Did want to point out that going from 56cc to 60cc is no problem. But the early 08s' 44mm diameter cylinder has a stepped bottom flange, longer back studs and maybe stud center-to-center spacing is less. So i don't know if you can upsize an early 08s.
 
One thing I've noticed on your epoxy builds. Everywhere the epoxy is to adhere to the alloy, you need to remove all the oxidized alloy, and get the cleaned up alloy as shiny as you have in the keys. If you leave in place any oxidized alloy the bond will give up eventually. I use a dremel with a fine bit to dig out all the cavities and roughen up the cleaned up surfaces.

I had a friend that restored Ferraris, he told me this. He would get the base down to fresh unoxidized aluminum alloy, then prime with etching primer, then build from there. He primed to safeguard against any reverse damage to the original alloy in case of any future restorations, don't think you need to do this with Stihls.
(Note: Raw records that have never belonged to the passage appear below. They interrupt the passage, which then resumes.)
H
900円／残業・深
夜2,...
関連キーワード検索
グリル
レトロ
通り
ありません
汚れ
Jerry was Chicago Italian with connections, who was I to question him?
I don’t upload pictures of every stage, but everything that contacts epoxy gets wirewheeled and cleaned prior even if I don’t upload it here.209C3A09-3282-44D0-B7E6-18BD6AE95A10.jpeg
 
Scratching my head on the best way to repair this crack...
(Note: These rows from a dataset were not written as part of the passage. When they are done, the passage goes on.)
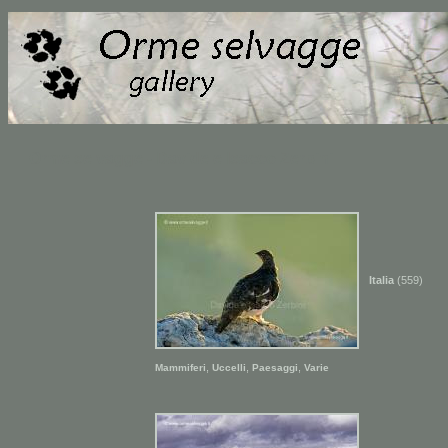
Orme selvagge - Davide e Isacco Zerbini
Italia
(559)
,
,
,
Mammiferi
Uccelli
Paesaggi
Varie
Drill a small hole at the end, clamp and Jb weld from the underside?

Strip paint, drill hole at the end, v groove it from the top, repair with Jb from above, sand flat and repaint whole thing?

drill a tiny hole, fill it with JB weld and leave?

Replace cover?

6F080327-B1DD-420A-9F66-8586F73B4121.jpeg
 
Scratching my head on the best way to repair this crack...

Drill a small hole at the end, clamp and Jb weld from the underside?

Strip paint, drill hole at the end, v groove it from the top, repair with Jb from above, sand flat and repaint whole thing?

drill a tiny hole, fill it with JB weld and leave?

Replace cover?

View attachment 908979
I don't know if you can stitch cracks in thin cast material but it could be fun. Would look great too.

https://en.wikipedia.org/wiki/Metal...industrial,carried out cold, without welding.
 
Scratching my head on the best way to repair this crack...

Drill a small hole at the end, clamp and Jb weld from the underside?

Strip paint, drill hole at the end, v groove it from the top, repair with Jb from above, sand flat and repaint whole thing?

drill a tiny hole, fill it with JB weld and leave?

Replace cover?

View attachment 908979
High stress area, just replace it. Having it welded will cost more than a used replacement.